Task instructions: Look for the word "vehicle" in the entries and copy each line where it appears.

Data extracted from a collection:
++++++++

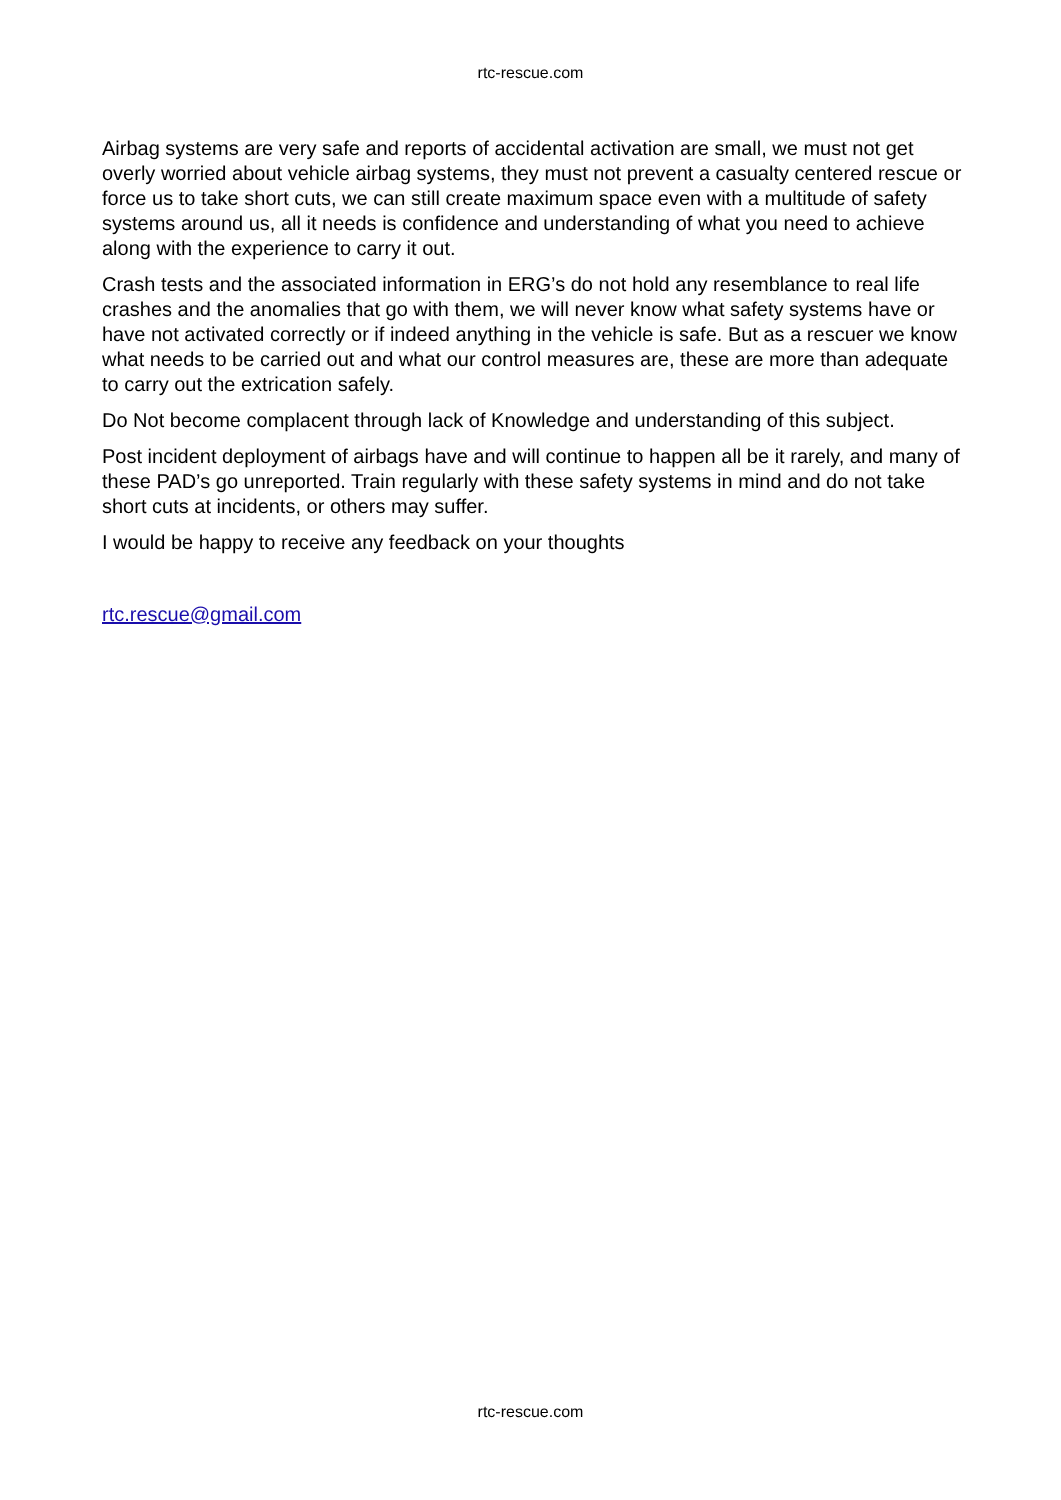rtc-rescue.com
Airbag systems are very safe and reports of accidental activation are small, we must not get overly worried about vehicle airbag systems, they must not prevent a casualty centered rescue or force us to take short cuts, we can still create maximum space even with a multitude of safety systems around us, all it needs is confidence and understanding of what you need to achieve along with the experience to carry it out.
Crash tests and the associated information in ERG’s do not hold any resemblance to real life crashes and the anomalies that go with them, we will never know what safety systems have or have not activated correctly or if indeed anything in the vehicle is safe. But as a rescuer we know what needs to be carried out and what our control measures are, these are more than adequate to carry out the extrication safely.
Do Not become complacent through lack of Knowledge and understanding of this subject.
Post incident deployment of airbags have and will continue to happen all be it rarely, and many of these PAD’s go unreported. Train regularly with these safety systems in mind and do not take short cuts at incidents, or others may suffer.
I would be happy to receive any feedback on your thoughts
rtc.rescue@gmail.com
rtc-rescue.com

++++++++

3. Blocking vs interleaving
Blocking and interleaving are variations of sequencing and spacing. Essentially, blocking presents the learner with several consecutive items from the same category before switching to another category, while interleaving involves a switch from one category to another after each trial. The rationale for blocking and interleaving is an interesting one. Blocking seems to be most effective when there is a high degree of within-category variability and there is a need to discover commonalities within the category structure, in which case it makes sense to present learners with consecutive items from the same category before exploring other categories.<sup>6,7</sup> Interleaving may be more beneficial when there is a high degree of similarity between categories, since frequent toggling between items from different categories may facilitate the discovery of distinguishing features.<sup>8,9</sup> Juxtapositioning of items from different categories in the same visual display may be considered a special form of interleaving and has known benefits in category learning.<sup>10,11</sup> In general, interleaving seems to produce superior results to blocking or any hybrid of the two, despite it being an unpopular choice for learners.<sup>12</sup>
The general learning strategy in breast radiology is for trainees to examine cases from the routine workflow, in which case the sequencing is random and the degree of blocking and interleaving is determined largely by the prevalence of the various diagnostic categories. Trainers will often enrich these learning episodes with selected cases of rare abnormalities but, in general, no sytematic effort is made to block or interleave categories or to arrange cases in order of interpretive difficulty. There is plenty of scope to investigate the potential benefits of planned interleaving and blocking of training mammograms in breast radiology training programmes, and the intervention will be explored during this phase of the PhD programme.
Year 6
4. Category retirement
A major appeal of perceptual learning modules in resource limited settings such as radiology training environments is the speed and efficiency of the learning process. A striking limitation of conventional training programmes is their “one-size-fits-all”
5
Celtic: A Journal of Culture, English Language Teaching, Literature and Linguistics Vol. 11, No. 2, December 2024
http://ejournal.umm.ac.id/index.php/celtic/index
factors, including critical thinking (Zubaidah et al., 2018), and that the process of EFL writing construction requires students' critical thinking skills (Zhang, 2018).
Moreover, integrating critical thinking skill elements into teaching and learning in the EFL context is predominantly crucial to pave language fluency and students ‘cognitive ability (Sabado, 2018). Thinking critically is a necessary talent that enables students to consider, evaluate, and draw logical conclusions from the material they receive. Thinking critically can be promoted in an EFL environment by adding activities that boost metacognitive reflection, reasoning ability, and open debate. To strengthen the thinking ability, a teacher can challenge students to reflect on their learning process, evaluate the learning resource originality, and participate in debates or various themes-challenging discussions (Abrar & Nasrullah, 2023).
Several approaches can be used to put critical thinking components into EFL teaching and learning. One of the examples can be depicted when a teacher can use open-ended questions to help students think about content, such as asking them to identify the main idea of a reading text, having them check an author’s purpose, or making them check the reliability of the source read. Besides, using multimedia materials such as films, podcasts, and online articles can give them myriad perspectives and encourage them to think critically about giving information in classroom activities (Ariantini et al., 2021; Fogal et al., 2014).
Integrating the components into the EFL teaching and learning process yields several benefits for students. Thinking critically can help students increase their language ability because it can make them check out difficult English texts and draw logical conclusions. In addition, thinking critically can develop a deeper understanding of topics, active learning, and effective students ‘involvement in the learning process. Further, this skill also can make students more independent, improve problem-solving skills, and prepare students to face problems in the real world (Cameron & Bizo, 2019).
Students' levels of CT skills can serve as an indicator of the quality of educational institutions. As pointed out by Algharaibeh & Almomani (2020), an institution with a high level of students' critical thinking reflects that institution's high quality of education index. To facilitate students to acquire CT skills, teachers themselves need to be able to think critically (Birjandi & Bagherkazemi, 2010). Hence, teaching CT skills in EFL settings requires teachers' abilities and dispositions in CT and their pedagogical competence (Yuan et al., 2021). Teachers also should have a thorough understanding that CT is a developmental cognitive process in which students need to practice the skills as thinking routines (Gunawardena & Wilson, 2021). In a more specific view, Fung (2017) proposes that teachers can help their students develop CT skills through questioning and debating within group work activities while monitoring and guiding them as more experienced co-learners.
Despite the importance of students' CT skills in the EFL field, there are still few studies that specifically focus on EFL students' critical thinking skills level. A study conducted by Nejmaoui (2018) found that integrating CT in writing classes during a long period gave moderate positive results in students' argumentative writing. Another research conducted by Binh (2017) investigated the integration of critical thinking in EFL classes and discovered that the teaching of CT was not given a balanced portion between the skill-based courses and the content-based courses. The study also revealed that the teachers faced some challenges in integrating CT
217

++++++++

Response:
Airbag systems are very safe and reports of accidental activation are small, we must not get overly worried about vehicle airbag systems, they must not prevent a casualty centered rescue or force us to take short cuts, we can still create maximum space even with a multitude of safety systems around us, all it needs is confidence and understanding of what you need to achieve along with the experience to carry it out.
Crash tests and the associated information in ERG’s do not hold any resemblance to real life crashes and the anomalies that go with them, we will never know what safety systems have or have not activated correctly or if indeed anything in the vehicle is safe. But as a rescuer we know what needs to be carried out and what our control measures are, these are more than adequate to carry out the extrication safely.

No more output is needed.